Step 2.1: Hidden Layer Linear Sum (Z1)
In cell F6 (using dynamic array multiplication MMULT):
=MMULT(Input, W1) + B1
Result: A 1x4 array. The MMULT function is the native matrix multiplier.
Step 4: The "Learning" (Backpropagation)
This is where the magic happens. Standard Excel doesn't "learn" automatically; we must calculate the gradients (how much to change the weights) using formulas.
- Calculate Error: $Target - Prediction$.
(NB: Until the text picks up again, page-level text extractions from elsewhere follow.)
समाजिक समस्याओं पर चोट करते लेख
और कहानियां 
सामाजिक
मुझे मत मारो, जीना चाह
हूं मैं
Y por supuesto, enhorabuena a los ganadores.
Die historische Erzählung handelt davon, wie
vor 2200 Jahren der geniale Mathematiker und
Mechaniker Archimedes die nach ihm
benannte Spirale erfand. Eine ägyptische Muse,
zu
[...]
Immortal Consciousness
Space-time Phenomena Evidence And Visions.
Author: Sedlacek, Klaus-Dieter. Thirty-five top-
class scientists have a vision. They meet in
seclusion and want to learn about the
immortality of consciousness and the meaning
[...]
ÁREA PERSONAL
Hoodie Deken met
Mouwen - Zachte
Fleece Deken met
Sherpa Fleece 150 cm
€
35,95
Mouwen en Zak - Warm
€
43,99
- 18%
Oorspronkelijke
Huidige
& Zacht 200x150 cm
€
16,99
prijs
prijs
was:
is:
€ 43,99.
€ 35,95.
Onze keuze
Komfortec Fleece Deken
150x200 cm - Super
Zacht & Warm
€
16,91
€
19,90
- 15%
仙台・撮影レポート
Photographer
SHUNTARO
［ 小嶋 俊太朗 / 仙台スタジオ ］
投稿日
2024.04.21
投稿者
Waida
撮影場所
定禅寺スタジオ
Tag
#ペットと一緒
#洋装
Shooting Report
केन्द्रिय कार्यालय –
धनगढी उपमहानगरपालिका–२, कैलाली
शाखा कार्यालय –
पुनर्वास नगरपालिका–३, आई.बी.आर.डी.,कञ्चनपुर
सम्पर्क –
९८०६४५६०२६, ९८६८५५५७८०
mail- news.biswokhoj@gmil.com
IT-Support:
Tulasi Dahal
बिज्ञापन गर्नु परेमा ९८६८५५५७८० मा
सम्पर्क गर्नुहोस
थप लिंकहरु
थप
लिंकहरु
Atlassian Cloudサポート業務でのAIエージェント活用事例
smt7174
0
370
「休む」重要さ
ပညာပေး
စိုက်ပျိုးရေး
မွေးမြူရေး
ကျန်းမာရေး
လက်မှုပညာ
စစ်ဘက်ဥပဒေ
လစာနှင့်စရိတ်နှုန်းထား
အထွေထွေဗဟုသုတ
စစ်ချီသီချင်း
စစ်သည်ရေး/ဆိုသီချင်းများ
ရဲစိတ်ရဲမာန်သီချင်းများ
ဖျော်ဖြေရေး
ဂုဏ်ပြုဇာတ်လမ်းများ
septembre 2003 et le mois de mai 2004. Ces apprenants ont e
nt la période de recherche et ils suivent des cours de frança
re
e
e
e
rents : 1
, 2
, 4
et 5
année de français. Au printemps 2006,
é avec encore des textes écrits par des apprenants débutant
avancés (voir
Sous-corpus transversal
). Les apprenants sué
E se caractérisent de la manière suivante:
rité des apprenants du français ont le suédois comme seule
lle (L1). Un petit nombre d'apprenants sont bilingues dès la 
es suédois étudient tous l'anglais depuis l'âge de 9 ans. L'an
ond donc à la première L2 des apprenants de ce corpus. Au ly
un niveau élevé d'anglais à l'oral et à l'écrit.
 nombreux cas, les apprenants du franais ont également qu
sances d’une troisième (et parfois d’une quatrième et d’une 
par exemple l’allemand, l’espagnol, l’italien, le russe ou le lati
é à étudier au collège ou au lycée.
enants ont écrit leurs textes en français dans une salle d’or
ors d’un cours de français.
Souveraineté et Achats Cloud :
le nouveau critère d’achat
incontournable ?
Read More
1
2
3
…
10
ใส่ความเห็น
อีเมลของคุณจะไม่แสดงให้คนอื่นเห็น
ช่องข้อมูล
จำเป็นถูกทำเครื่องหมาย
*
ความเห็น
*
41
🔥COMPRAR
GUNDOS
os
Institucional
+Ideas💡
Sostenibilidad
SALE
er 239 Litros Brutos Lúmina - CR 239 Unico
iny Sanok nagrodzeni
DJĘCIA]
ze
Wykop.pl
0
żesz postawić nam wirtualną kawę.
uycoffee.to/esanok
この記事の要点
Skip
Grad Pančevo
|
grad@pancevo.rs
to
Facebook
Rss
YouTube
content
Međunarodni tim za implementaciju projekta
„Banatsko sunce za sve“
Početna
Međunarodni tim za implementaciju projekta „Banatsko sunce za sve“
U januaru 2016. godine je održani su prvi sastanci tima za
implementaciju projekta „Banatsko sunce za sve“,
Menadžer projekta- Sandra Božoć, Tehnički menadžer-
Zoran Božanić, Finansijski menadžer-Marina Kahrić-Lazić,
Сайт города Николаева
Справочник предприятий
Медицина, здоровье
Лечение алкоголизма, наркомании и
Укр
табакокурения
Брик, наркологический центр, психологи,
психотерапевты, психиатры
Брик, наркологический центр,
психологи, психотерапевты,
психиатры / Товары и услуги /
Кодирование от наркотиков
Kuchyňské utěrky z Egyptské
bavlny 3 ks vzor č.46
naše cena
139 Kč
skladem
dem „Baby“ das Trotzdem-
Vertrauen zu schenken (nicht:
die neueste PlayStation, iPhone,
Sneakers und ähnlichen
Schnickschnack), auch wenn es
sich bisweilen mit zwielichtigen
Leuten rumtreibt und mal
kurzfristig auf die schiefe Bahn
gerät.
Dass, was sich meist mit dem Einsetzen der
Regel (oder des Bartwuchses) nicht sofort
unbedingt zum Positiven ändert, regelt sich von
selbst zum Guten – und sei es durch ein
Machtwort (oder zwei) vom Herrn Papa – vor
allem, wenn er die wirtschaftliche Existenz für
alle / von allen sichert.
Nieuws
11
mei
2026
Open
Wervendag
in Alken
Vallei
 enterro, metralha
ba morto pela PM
- Calculate Derivatives: Use the chain rule to find out how much each weight contributed to the error.
- Output Gradient:
Prediction * (1 - Prediction) * Error - Hidden Gradient: Complex chain rule application involving output weights and hidden activation derivatives.
- Output Gradient:
Error at hidden layer
delta_hidden = MMULT(delta_output, TRANSPOSE(W2)) * HiddenActivation * (1 - HiddenActivation)
Layout visually:
| | A | B | C | D | E | F | G | H | I | J | K | L | M | |-----|-----|-----|-----|-----|-----|-----|-----|-----|-----|-----|-----|-----|-----| | 1 | | A | B | Y | | W1 | | | b1 | | W2 | | b2 | | 2 | | | | | | col1| col2| | | | | | | | 3 | | 0 | 0 | 0 | | 0.5 | -0.6| | 0.1 | | 0.4 | | 0.2 | | 4 | | 0 | 1 | 1 | | 0.7 | 0.2 | | -0.2| | -0.3| | | | 5 | | 1 | 0 | 1 | | | | | | | | | | | 6 | | 1 | 1 | 0 | | | | | | | | | |
(Initial weights are small random numbers – you can type your own.)
Part 3: The Magic Trick – Backpropagation (The Learning)
This is where the "new" Excel shines. Backpropagation requires calculating the derivative of the error with respect to every weight. We do this using matrix calculus.